Accounting for exactly why it is that Islamic countries (or even countries like India, with large Islamic populations) are those that demonstrate the most antipathy toward their female citizens is no straightforward task. On the one hand, Bernard Lewis is correct when he writes that “Islam as a religion and as a culture should not be blamed for the tribal customs of some of the peoples who adopted it.” On the other, the Koran is fairly specific about the value of a woman. An Islamic man may accumulate up to four of her kind in marriage—and may divorce any or all of these wives swiftly and without offering a syllable of justification. In court a woman’s testimony is worth exactly half of that of a man. In matters of inheritance among siblings, the Koran insists that “the male [must get] twice the share of the female.” And finally—although of all the passages this is the one that provokes the most controversy—there are many Muslims who conclude that the Koran permits a man to beat his wife.
“Well, that’s Verse 4:34, and it can be interpreted different ways,” Hussein Rashid, a professor of religion and political Islam at Hofstra University, demurs. “The verb that is used for hit or beat can also mean ‘to break off’ or divorce someone.” This judicious interpretation of the most incendiary Koranic passage provokes laughter when I repeat it to the Somali-born firebrand Ayaan Hirsi Ali. Allah, she observes, “is absolutely brilliant except when He is speaking about the rights of women—then Allah gets all muddled up, doesn’t really mean what He says, and becomes a very confused God.” In fact, Hirsi Ali continues, “that the husband has the right to beat his wife is in the Koran. That a woman has to dress a certain way is in the Koran, that she must stay in the house is also there. And on it goes.”

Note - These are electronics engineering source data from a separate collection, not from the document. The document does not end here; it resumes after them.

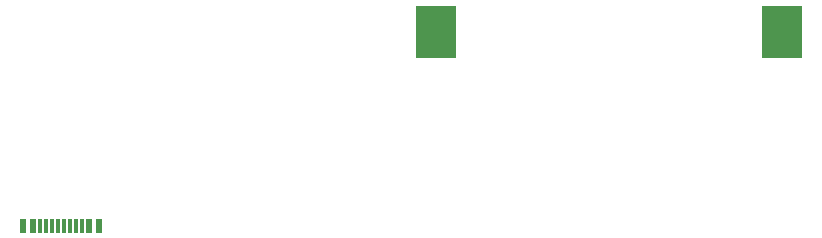
<source format=gbr>
%TF.GenerationSoftware,KiCad,Pcbnew,7.0.1*%
%TF.CreationDate,2024-03-07T06:40:02+01:00*%
%TF.ProjectId,AnthC,416e7468-432e-46b6-9963-61645f706362,M2-R4*%
%TF.SameCoordinates,Original*%
%TF.FileFunction,Paste,Bot*%
%TF.FilePolarity,Positive*%
%FSLAX46Y46*%
G04 Gerber Fmt 4.6, Leading zero omitted, Abs format (unit mm)*
G04 Created by KiCad (PCBNEW 7.0.1) date 2024-03-07 06:40:02*
%MOMM*%
%LPD*%
G01*
G04 APERTURE LIST*
%ADD10R,0.600000X1.150000*%
%ADD11R,0.300000X1.150000*%
%ADD12R,3.500000X4.500000*%
G04 APERTURE END LIST*
D10*
%TO.C,J1*%
X197200000Y-144745000D03*
X196400000Y-144745000D03*
D11*
X195250000Y-144745000D03*
X194250000Y-144745000D03*
X193750000Y-144745000D03*
X192750000Y-144745000D03*
D10*
X190800000Y-144745000D03*
X191600000Y-144745000D03*
D11*
X192250000Y-144745000D03*
X193250000Y-144745000D03*
X194750000Y-144745000D03*
X195750000Y-144745000D03*
%TD*%
D12*
%TO.C,BT1*%
X255050000Y-128400000D03*
X225750000Y-128400000D03*
%TD*%
M02*

</source>
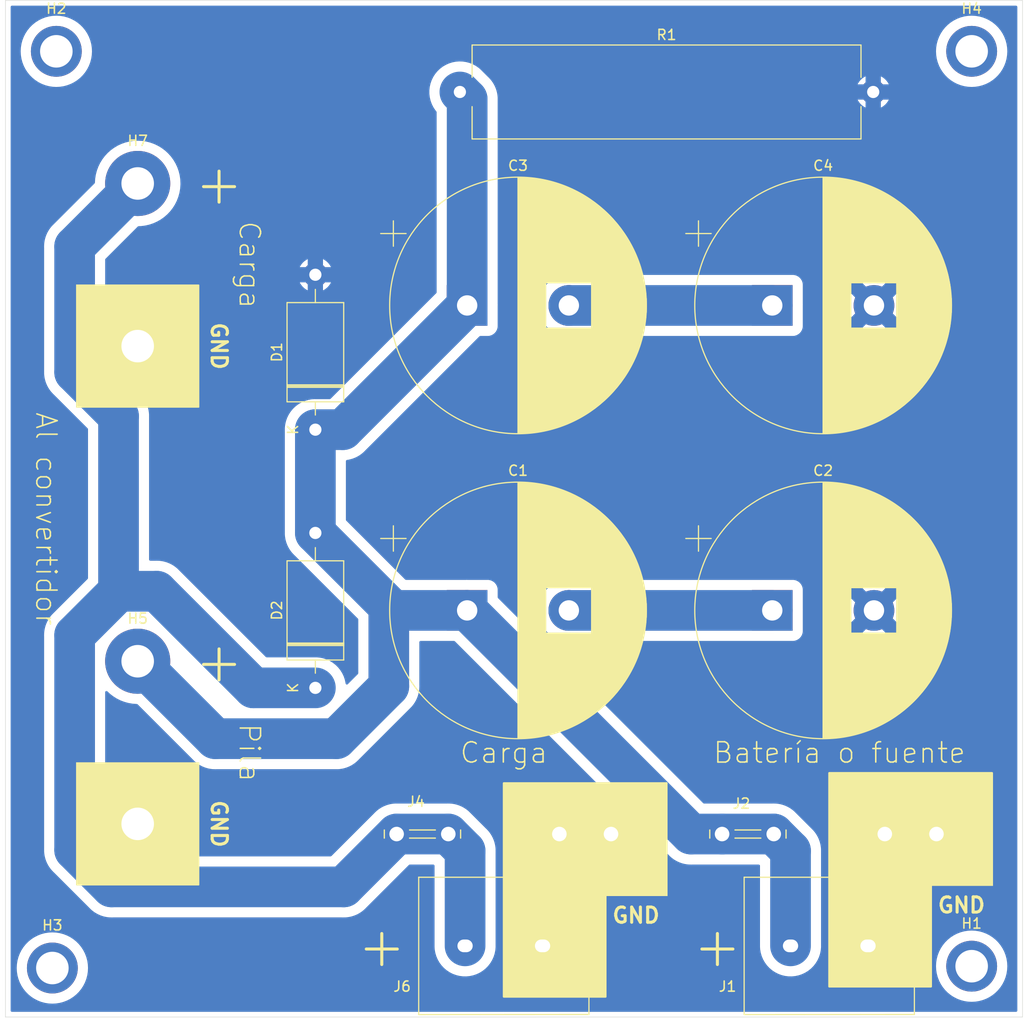
<source format=kicad_pcb>
(kicad_pcb (version 20211014) (generator pcbnew)

  (general
    (thickness 1.6)
  )

  (paper "A4")
  (layers
    (0 "F.Cu" signal)
    (31 "B.Cu" signal)
    (32 "B.Adhes" user "B.Adhesive")
    (33 "F.Adhes" user "F.Adhesive")
    (34 "B.Paste" user)
    (35 "F.Paste" user)
    (36 "B.SilkS" user "B.Silkscreen")
    (37 "F.SilkS" user "F.Silkscreen")
    (38 "B.Mask" user)
    (39 "F.Mask" user)
    (40 "Dwgs.User" user "User.Drawings")
    (41 "Cmts.User" user "User.Comments")
    (42 "Eco1.User" user "User.Eco1")
    (43 "Eco2.User" user "User.Eco2")
    (44 "Edge.Cuts" user)
    (45 "Margin" user)
    (46 "B.CrtYd" user "B.Courtyard")
    (47 "F.CrtYd" user "F.Courtyard")
    (48 "B.Fab" user)
    (49 "F.Fab" user)
    (50 "User.1" user)
    (51 "User.2" user)
    (52 "User.3" user)
    (53 "User.4" user)
    (54 "User.5" user)
    (55 "User.6" user)
    (56 "User.7" user)
    (57 "User.8" user)
    (58 "User.9" user)
  )

  (setup
    (stackup
      (layer "F.SilkS" (type "Top Silk Screen"))
      (layer "F.Paste" (type "Top Solder Paste"))
      (layer "F.Mask" (type "Top Solder Mask") (thickness 0.01))
      (layer "F.Cu" (type "copper") (thickness 0.035))
      (layer "dielectric 1" (type "core") (thickness 1.51) (material "FR4") (epsilon_r 4.5) (loss_tangent 0.02))
      (layer "B.Cu" (type "copper") (thickness 0.035))
      (layer "B.Mask" (type "Bottom Solder Mask") (thickness 0.01))
      (layer "B.Paste" (type "Bottom Solder Paste"))
      (layer "B.SilkS" (type "Bottom Silk Screen"))
      (copper_finish "None")
      (dielectric_constraints no)
    )
    (pad_to_mask_clearance 0)
    (pcbplotparams
      (layerselection 0x00010fc_ffffffff)
      (disableapertmacros false)
      (usegerberextensions false)
      (usegerberattributes true)
      (usegerberadvancedattributes true)
      (creategerberjobfile true)
      (svguseinch false)
      (svgprecision 6)
      (excludeedgelayer true)
      (plotframeref false)
      (viasonmask false)
      (mode 1)
      (useauxorigin false)
      (hpglpennumber 1)
      (hpglpenspeed 20)
      (hpglpendiameter 15.000000)
      (dxfpolygonmode true)
      (dxfimperialunits true)
      (dxfusepcbnewfont true)
      (psnegative false)
      (psa4output false)
      (plotreference true)
      (plotvalue true)
      (plotinvisibletext false)
      (sketchpadsonfab false)
      (subtractmaskfromsilk false)
      (outputformat 1)
      (mirror false)
      (drillshape 1)
      (scaleselection 1)
      (outputdirectory "")
    )
  )

  (net 0 "")
  (net 1 "Net-(C1-Pad1)")
  (net 2 "Net-(C1-Pad2)")
  (net 3 "GND")
  (net 4 "Net-(C3-Pad2)")
  (net 5 "Net-(D2-Pad1)")

  (footprint "Capacitor_THT:CP_Radial_D25.0mm_P10.00mm_SnapIn" (layer "F.Cu") (at 125.39463 105))

  (footprint "MountingHole:MountingHole_3.2mm_M3_Pad" (layer "F.Cu") (at 63 156))

  (footprint "power_connector:Degson_Screw_Terminal_block_01x02" (layer "F.Cu") (at 99 168 180))

  (footprint "power_connector:TE_62409-1" (layer "F.Cu") (at 123 157))

  (footprint "power_connector:TE_62409-1" (layer "F.Cu") (at 139 157))

  (footprint "Capacitor_THT:CP_Radial_D25.0mm_P10.00mm_SnapIn" (layer "F.Cu") (at 95.39463 135))

  (footprint "Capacitor_THT:CP_Radial_D25.0mm_P10.00mm_SnapIn" (layer "F.Cu") (at 125.39463 135))

  (footprint "MountingHole:MountingHole_3.2mm_M3" (layer "F.Cu") (at 145 80))

  (footprint "power_connector:Degson_Screw_Terminal_block_01x02" (layer "F.Cu") (at 131 168 180))

  (footprint "Resistor_THT:R_Axial_Power_L38.0mm_W9.0mm_P40.64mm" (layer "F.Cu") (at 94.68 84))

  (footprint "MountingHole:MountingHole_3.2mm_M3" (layer "F.Cu") (at 54.61 170.18))

  (footprint "power_connector:TE_62409-1" (layer "F.Cu") (at 91 157))

  (footprint "Diode_THT:D_DO-27_P15.24mm_Horizontal" (layer "F.Cu")
    (tedit 5AE50CD5) (tstamp 971064e6-1ea5-4980-abe7-1e830f040dbb)
    (at 80.47 117.22 90)
    (descr "Diode, DO-27 series, Axial, Horizontal, pin pitch=15.24mm, , length*diameter=9.52*5.33mm^2, , http://www.slottechforum.com/slotinfo/Techstuff/CD2%20Diodes%20and%20Transistors/Cases/Diode%20DO-27.jpg")
    (tags "Diode DO-27 series Axial Horizontal pin pitch 15.24mm  length 9.52mm diameter 5.33mm")
    (property "Sheetfile" "main.kicad_sch")
    (property "Sheetname" "")
    (path "/0ecdd5c7-9e30-485a-9b10-eb5215bba8fa")
    (attr through_hole)
    (fp_text reference "D1" (at 7.62 -3.785 90) (layer "F.SilkS")
      (effects (font (size 1 1) (thickness 0.15)))
      (tstamp ff1f9f46-d586-42f7-87ff-18ba20fadab4)
    )
    (fp_text value "SB5200" (at 7.62 3.785 90) (layer "F.Fab")
      (effects (font (size 1 1) (thickness 0.15)))
      (tstamp 1bdda88a-dbcd-45f6-bde6-87041ac7b697)
    )
    (fp_text user "K" (at 0 -2.2 90) (layer "F.SilkS")
      (effects (font (size 1 1) (thickness 0.15)))
      (tstamp e0f6878d-8bfd-4b89-ab3f-65b2b3dd6898)
    )
    (fp_text user "K" (at 0 -2.2 90) (layer "F.Fab")
      (effects (font (size 1 1) (thickness 0.15)))
      (tstamp 12f3be87-adc2-4926-81a5-0f612ae6393d)
    )
    (fp_text user "${REFERENCE}" (at 8.334 0 90) (layer "F.Fab")
      (effects (font (size 1 1) (thickness 0.15)))
      (tstamp 29561938-2644-4d54-b749-8e23caf711b8)
    )
    (fp_line (start 4.168 -2.785) (end 4.168 2.785) (layer "F.SilkS") (width 0.12) (tstamp 1c4c488b-d3d1-41ce-80b5-f235b16d250e))
    (fp_line (start 12.5 -2.785) (end 2.74 -2.785) (layer "F.SilkS") (width 0.12) (tstamp 315c5279-960e-48ec-8916-5c049566d5c9))
    (fp_line (start 2.74 -2.785) (end 2.74 2.785) (layer "F.SilkS") (width 0.12) (tstamp 3c29bcb4-8682-4882-937e-6a7427ec5502))
    (fp_line (start 4.408 -2.785) (end 4.408 2.785) (layer "F.SilkS") (width 0.12) (tstamp 4947dd98-9f9b-4c01-afa0-f6495a50cdf8))
    (fp_line (start 4.288 -2.785) (end 4.288 2.785) (layer "F.SilkS") (width 0.12) (
... [238502 chars truncated]
</source>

And everywhere it goes. Sharia travels without a wrinkle on its burqa. It is no small irony these days that those fortunate countries where women have fought, passionately and at great cost, for equal rights—Germany, France, the United Kingdom, the Netherlands, for instance—have become home to certain Muslim immigrants who continue to violate the rights of women, abetted frequently by both the silence of the authorities and an abashed press. Why this silence? One of the least savory consequences of a colonial past is guilt: an insidious remorse that transmutes itself into a persistent reluctance to criticize publicly those who have now themselves taken on the role of oppressor—even against those who happen to oppress, openly and without shame, within the borders of liberal nations. “You hear people talking about the need to ‘respect’ other cultures. You want me to respect this awful behavior?” Eltahawy says. . . .
What Judy Bachrach is failing to grasp is the theology of Islamic idolatry. The Scriptures tell us that man becomes like the gods he worships. Those who worship a monistic, authoritarian god end up being enforcers and subduers. The subjugation of women in Islam testifies to the essence of the idolatry itself.